Cohomology and Strings I am going through a paper by Witten and I got confused in the point where the topology of the $B$-field is discussed.
In the first paragraph of page 11, it is explained that when discrete torsion is taken into account, the cohomology class of the $B$-field changes from $H^{3}(\mathcal{M},\mathbb{R})$ to $H^{3}(\mathcal{M},\mathbb{Z})$. I understand the cohomology classes and more or less what is the effect of discrete torsion, but I cannot realize why the cohomology changes in this way under discrete torsion. (namely why $\mathbb{R}\rightarrow\mathbb{Z}$)
 A: The statement in that paragraph is a little vague. What is meant is that:
The B-field fully generally is given by a triple consisting of


*

*a class $\chi \in H^3(X,\mathbb{Z})$ (its topological sector) 

*together with a differential form in $H \in \Omega^3_{closed}(X)$ (the field strength) 

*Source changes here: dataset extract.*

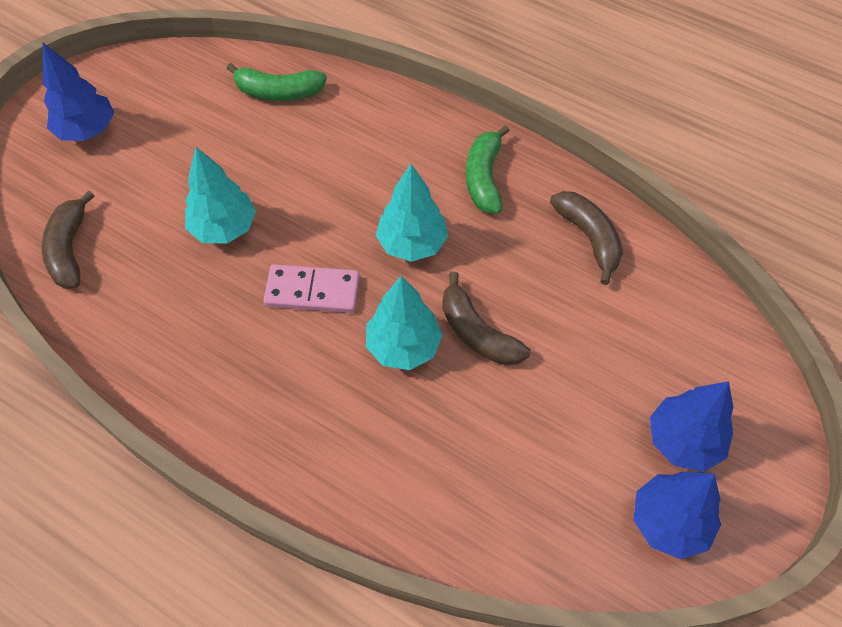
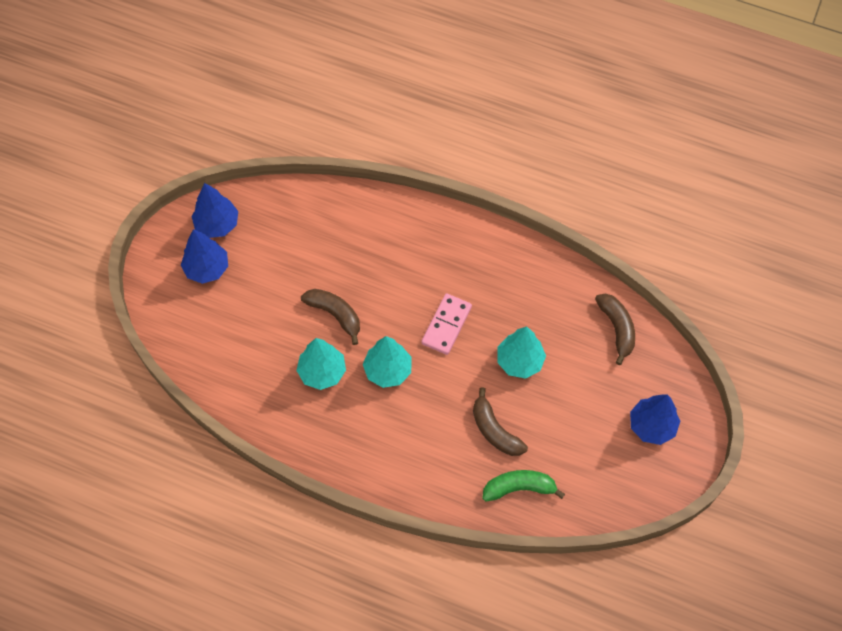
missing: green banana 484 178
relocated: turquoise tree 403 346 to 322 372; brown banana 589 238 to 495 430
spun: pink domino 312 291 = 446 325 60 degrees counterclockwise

*and an isomorphism between the images of both $H$ and $\chi$ in $H^3(X,\mathbb{R})$  -- that's what locally is given by the 2-form $B$ which gives the $B$-field its name. 

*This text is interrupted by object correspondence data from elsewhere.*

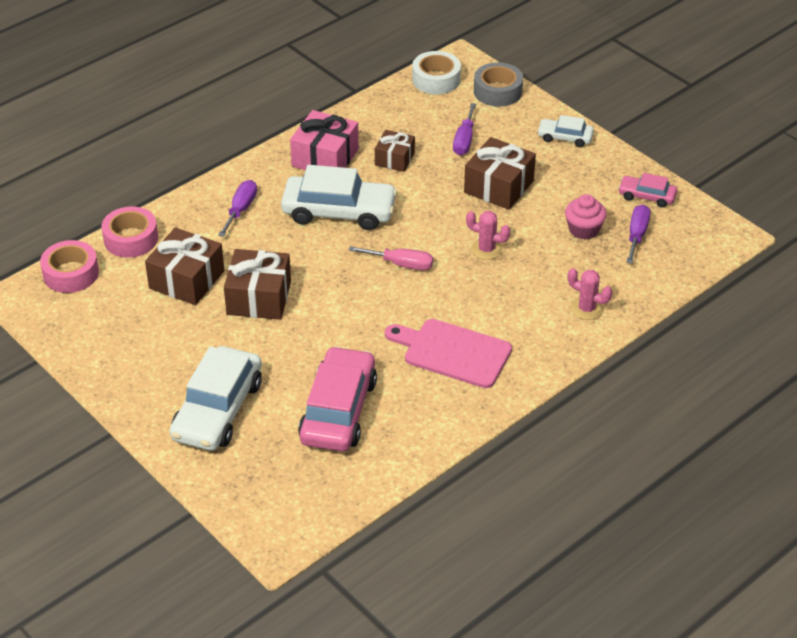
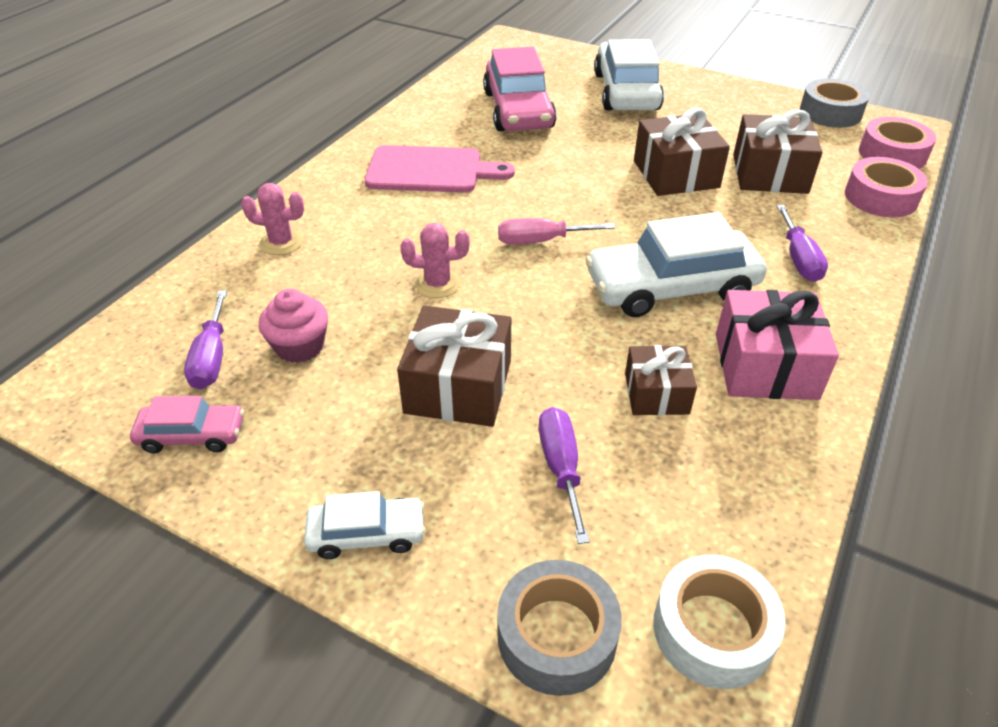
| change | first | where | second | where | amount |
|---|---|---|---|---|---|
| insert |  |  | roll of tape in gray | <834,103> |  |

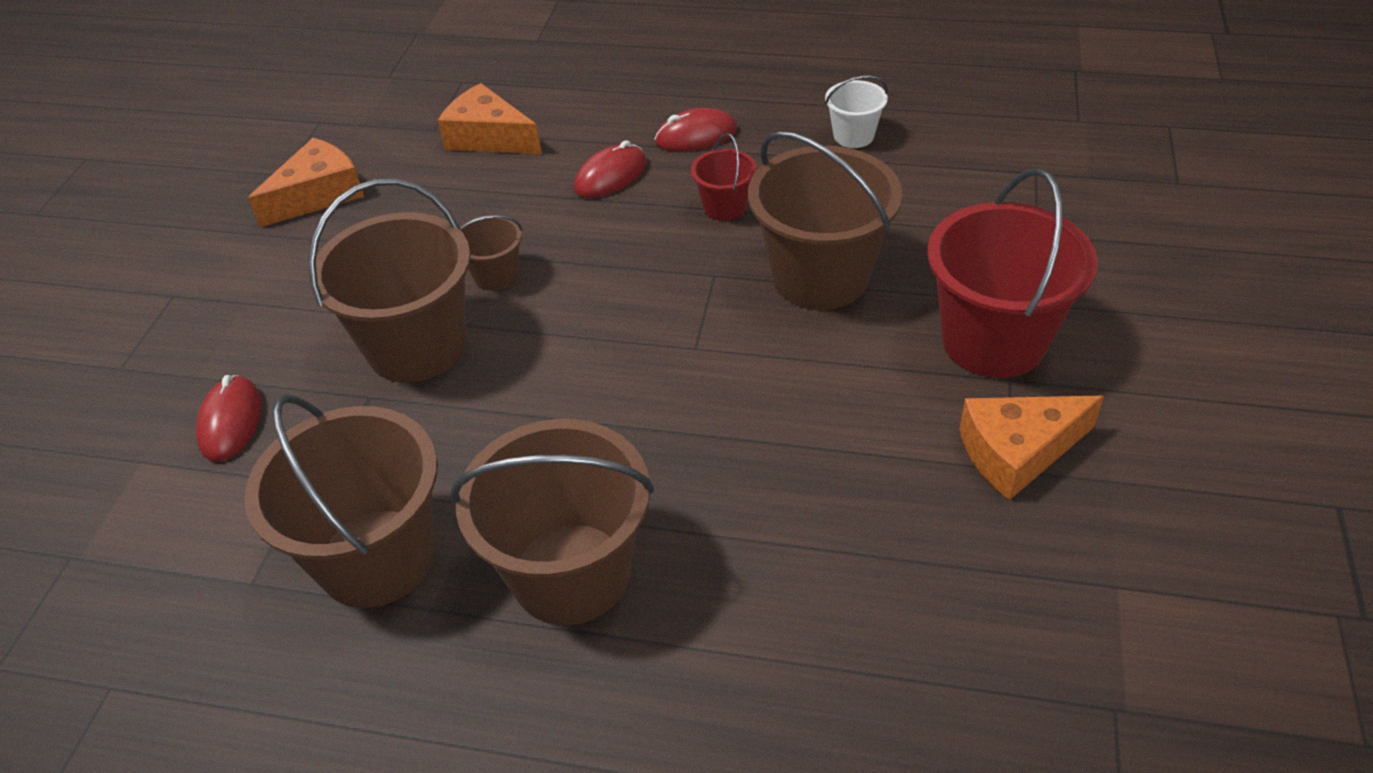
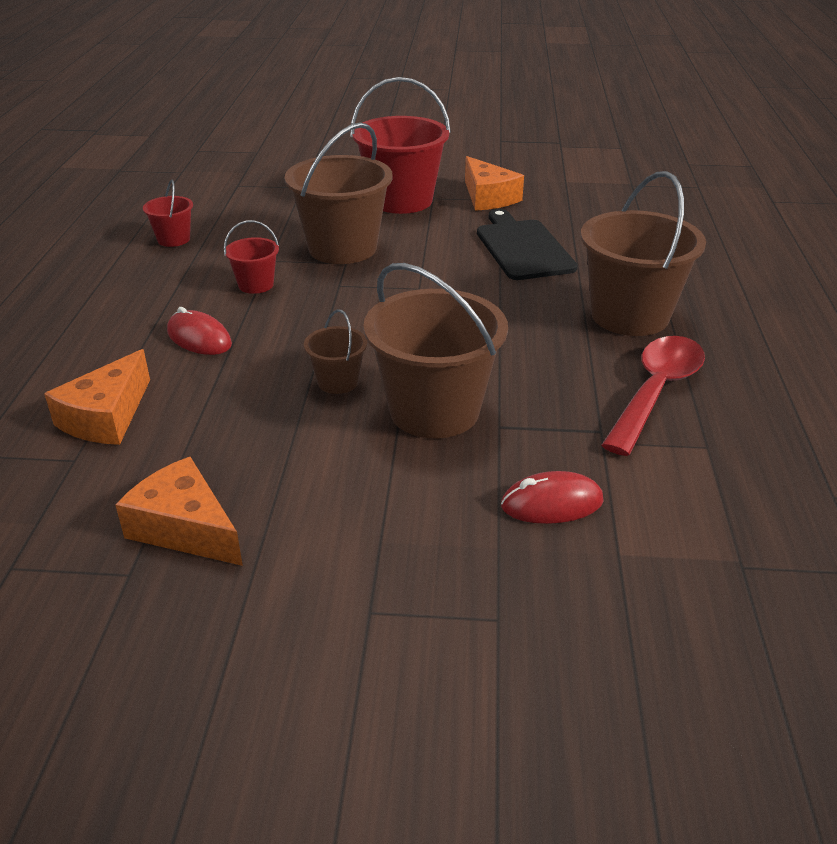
| change | first | where | second | where | amount |
|---|---|---|---|---|---|
| delete | computer mouse in scarlet | <696,129> |  |  |  |
| insert |  |  | chopping board in ebony | <527,244> |  |
| replace | bucket in brown | <340,501> | tablespoon in scarlet | <653,396> |  |
| recolor | bucket in snow-white | <856,111> | bucket in scarlet | <168,213> |  |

In summary this means that the B-field is a cocycle in "degree-3 differential cohomology".
Now in topologically trivial situations, then the integral class is trivial and all the information is in the 2-form. But in topologically non-trivial situations one has to be more precise. 
Now discrete torsion orbifolds are such a topologically non-trivial situation of sorts. In fact here everything is in equivariant cohomology, but otherwise the idea is the same. In any case, in such a situation there is in general a non-trivial integer class underlying the B-field, and has to be taken into account.
A: A discrete torsion basically introduce phases to give relative weight to Euler characteristic of subspaces to alter the number of generations to obtain a new theory according to relation*,
$$2n=\frac{1}{|G|}\Sigma\epsilon(g,h)x(g,h)$$ where $G$ is generally abelian and $\epsilon(g,h)$ are the phases. These phases obviously correspond to the circle group as $U(1)$ elements, and break cohomology class coefficients from $\mathbb{R}$ to $\mathbb{Z}$ as quotient $\mathbb{R}/\mathbb{Z}$ is circle group.
*C. Vafa, nucl. phys. B273 (1986), 592-606.